Secondary coach Jerome Henderson said that was a lot of time lost for a rookie.
“Having him in the offseason is huge, because he didn't get an offseason last year to train and get stronger,” he said. “We didn't really get him until training camp. So I'm excited for him to work on his body and get stronger and bigger. He had to do that to get to the level that we expect him to play at. So he's doing that work to get stronger and bigger and faster, and you come out here and see him move around really well. I'm excited for his upside.”
Claiborne went through the typical growing pains of any rookie cornerback early in the season before finding his groove. Once he settled in a bit, he recorded the secondary’s first interception of the year against the Panthers, and later returned a fumble for a touchdown.
The former first-round pick seemed to learn from his mistakes and perform better against teams the second time he saw them, particularly against division opponents. But both Claiborne and his secondary coach know he can perform better with another year of experience and a full offseason to devote to training.

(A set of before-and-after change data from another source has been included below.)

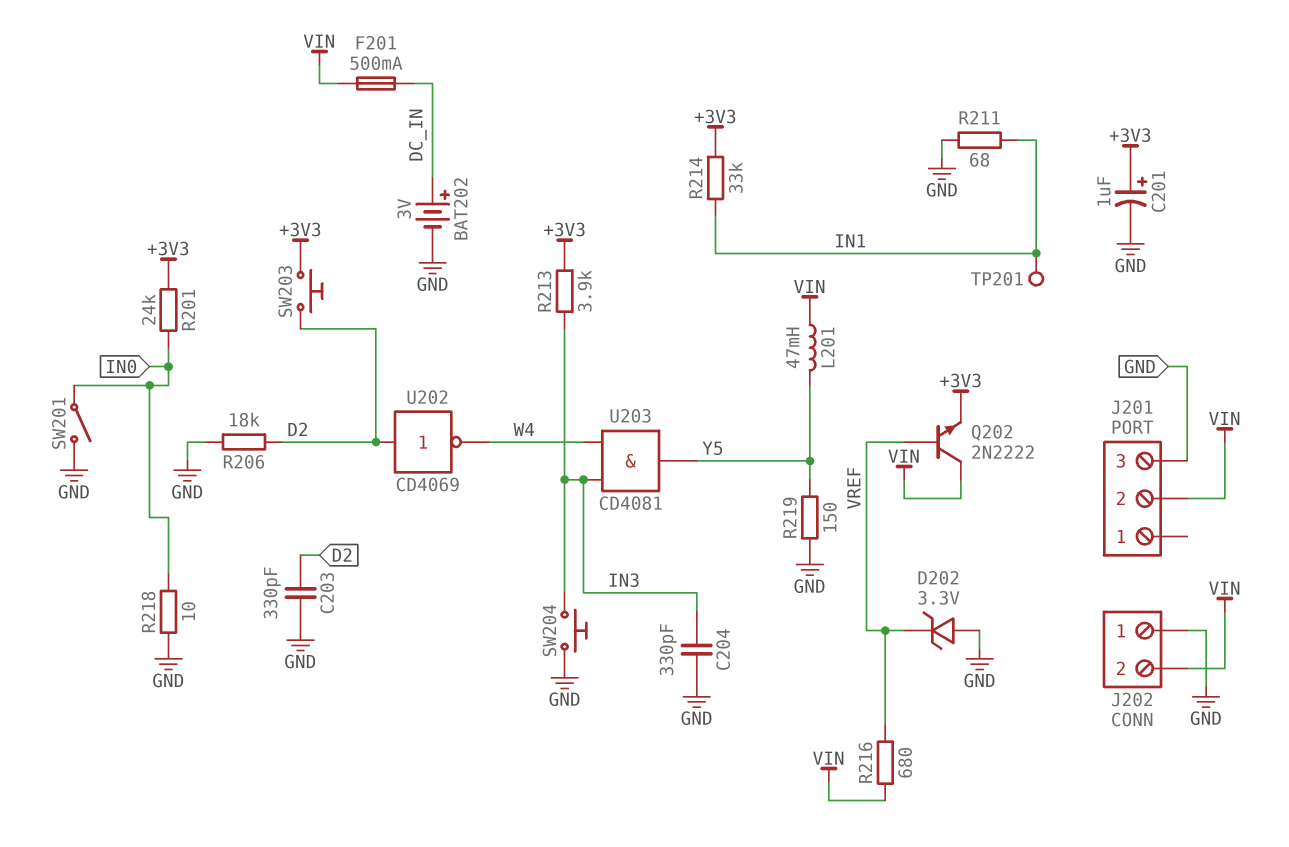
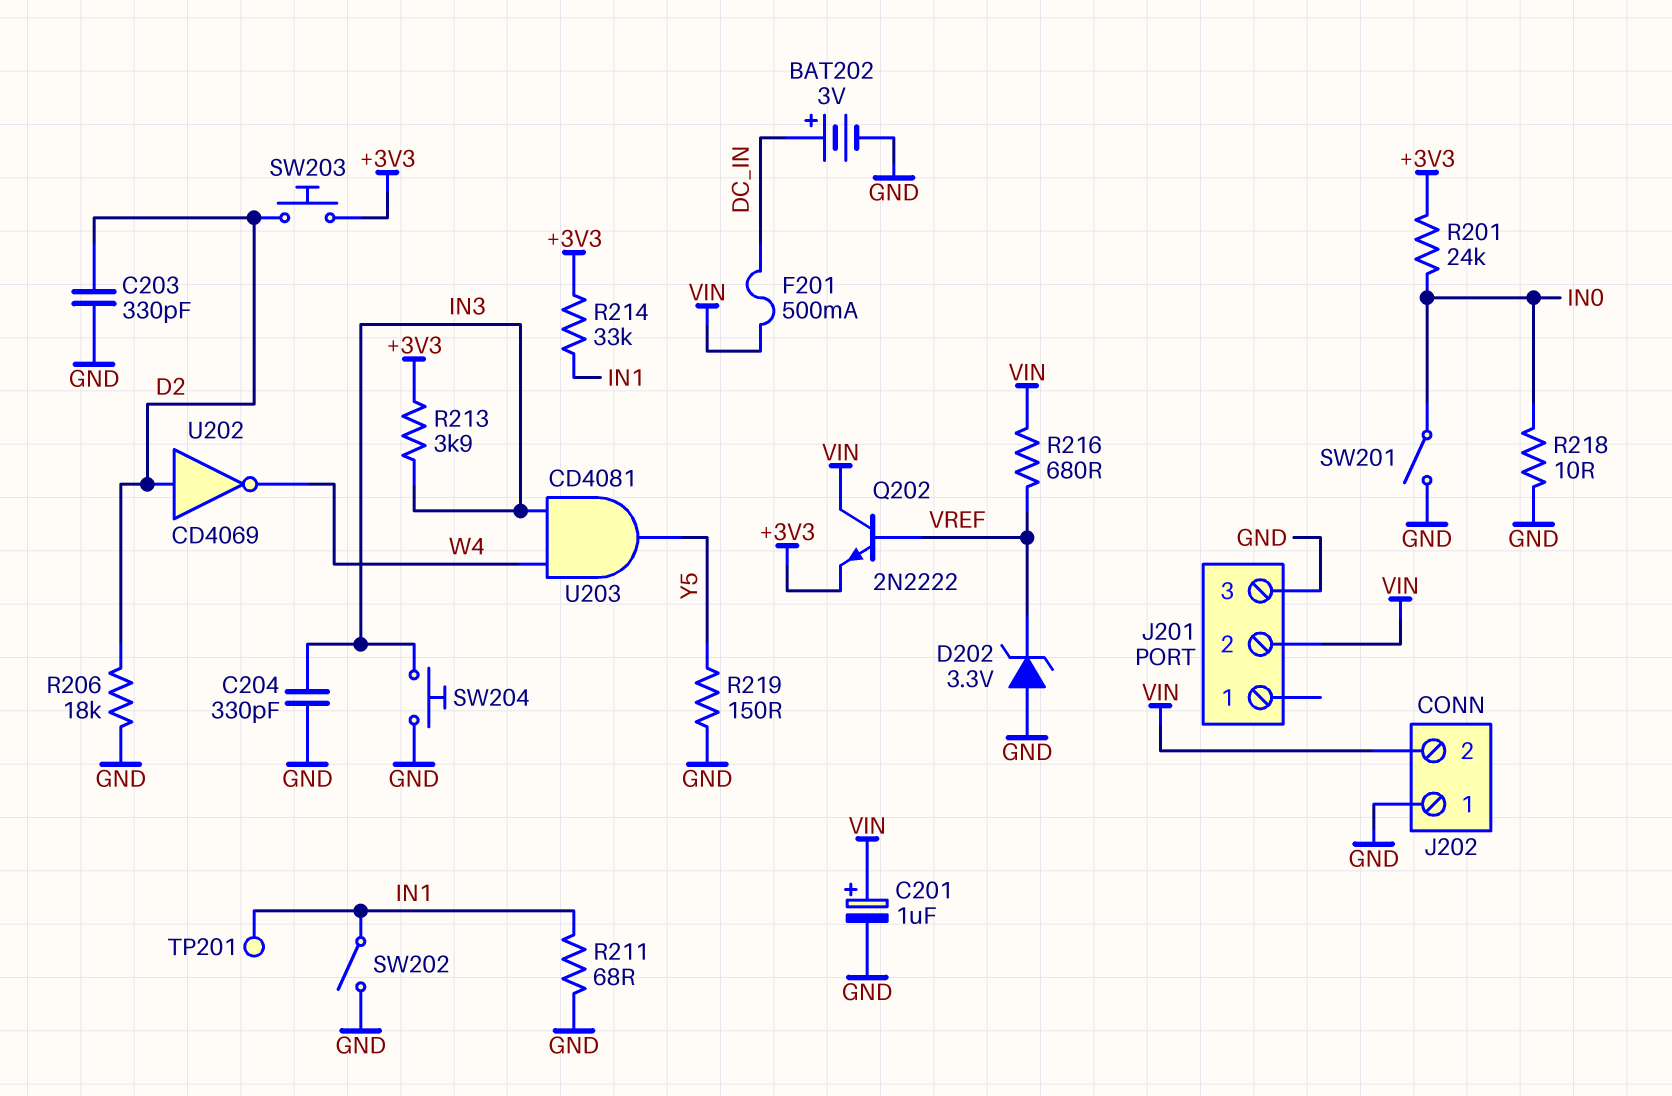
C201: 1uF (plus +3V3, minus GND) -> 1uF (plus VIN, minus GND)
L201: 47mH (VIN, Y5) -> none
SW202: none -> switch (GND, IN1)

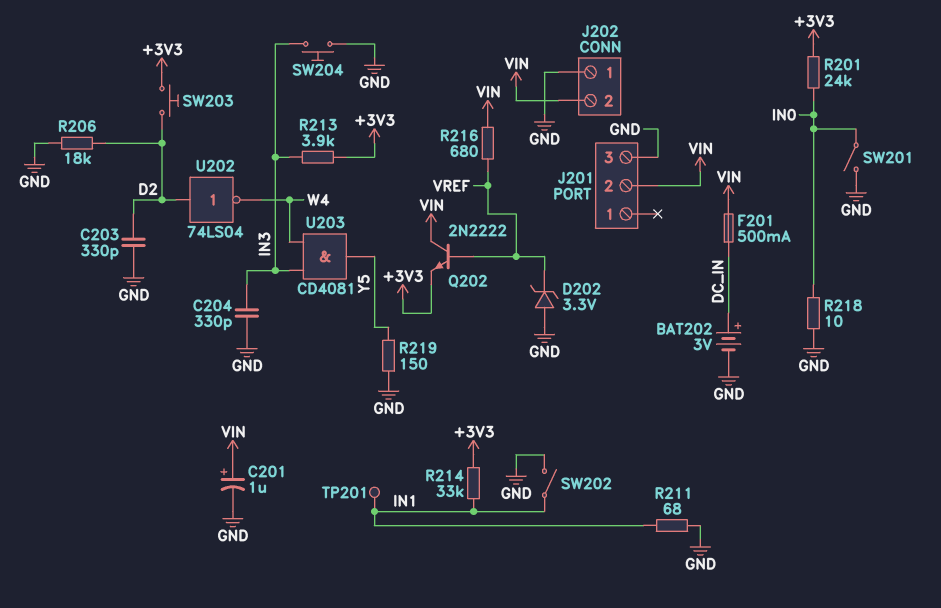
U202: NOT CD4069 (in D2, out W4) -> NOT 74LS04 (in D2, out W4)

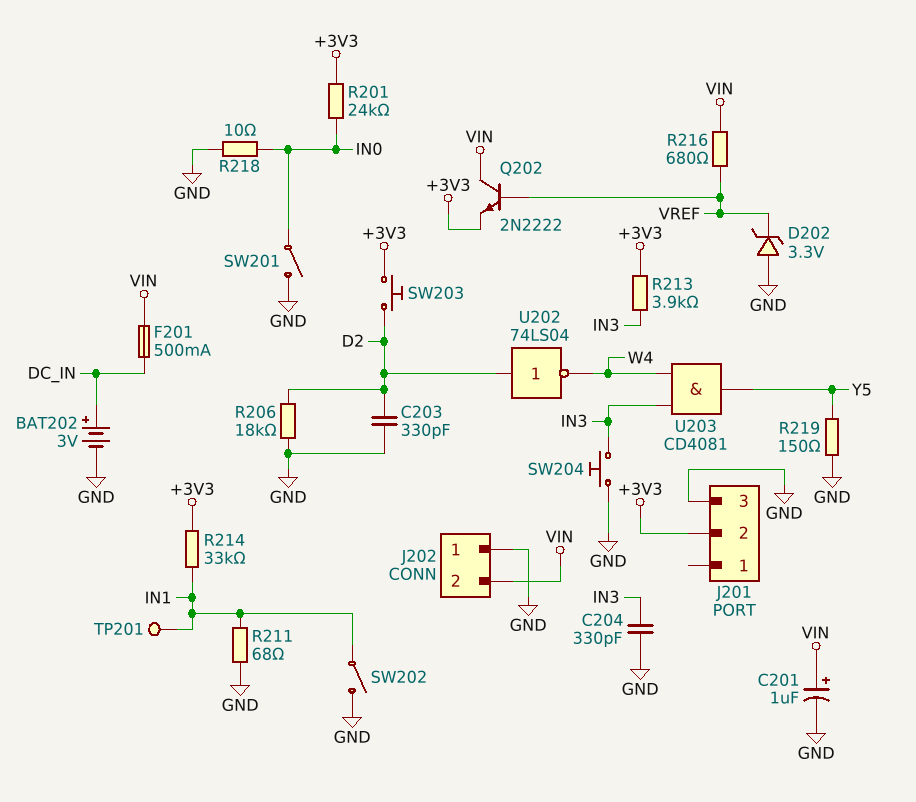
J201 pin 2: VIN -> +3V3

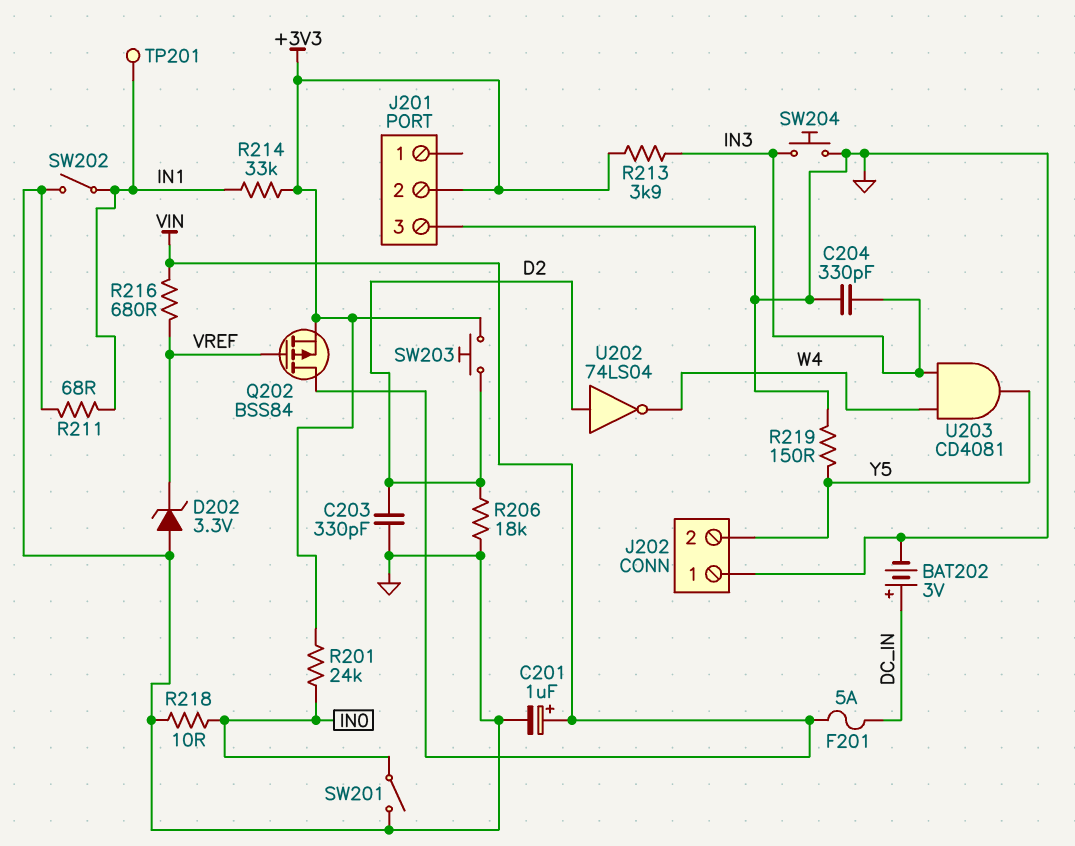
F201: 500mA (DC_IN, VIN) -> 5A (DC_IN, VIN)
J202 pin 2: VIN -> Y5
Q202: NPN 2N2222 (B VREF, C VIN, E +3V3) -> PMOS BSS84 (G VREF, D VIN, S +3V3)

“He's just got to be stronger,” Henderson said. “There were times last year where he wasn't strong enough to execute a certain technique. He had to get stronger to do that. He's done the work to do that.”
The Cowboys’ defenders can be found watching film of the Seahawks’ and Bears’ defenses as they adjust to the new scheme. Those units feature an attacking secondary similar to what the Cowboys want to run with Kiffin and defensive line coach Rod Marinelli.
“They’re showing press with Seattle,” Carr said. “With Chicago, they’re playing the hard Cover 2 scheme, but at the same time, they’re dictating the flow of the receivers. That’s what we want to do. We want to dictate the flow and not let them attack us. We’re going to attack them.”
Carr sounds confident that the new scheme will benefit the Cowboys cornerbacks and cater to his and Claiborne’s abilities.
“It allows us to go out there and press pretty much the whole game,” he said. “Whether we play Cover 1, Cover 2, Cover 3, I guess you’ll have to find out after the play.”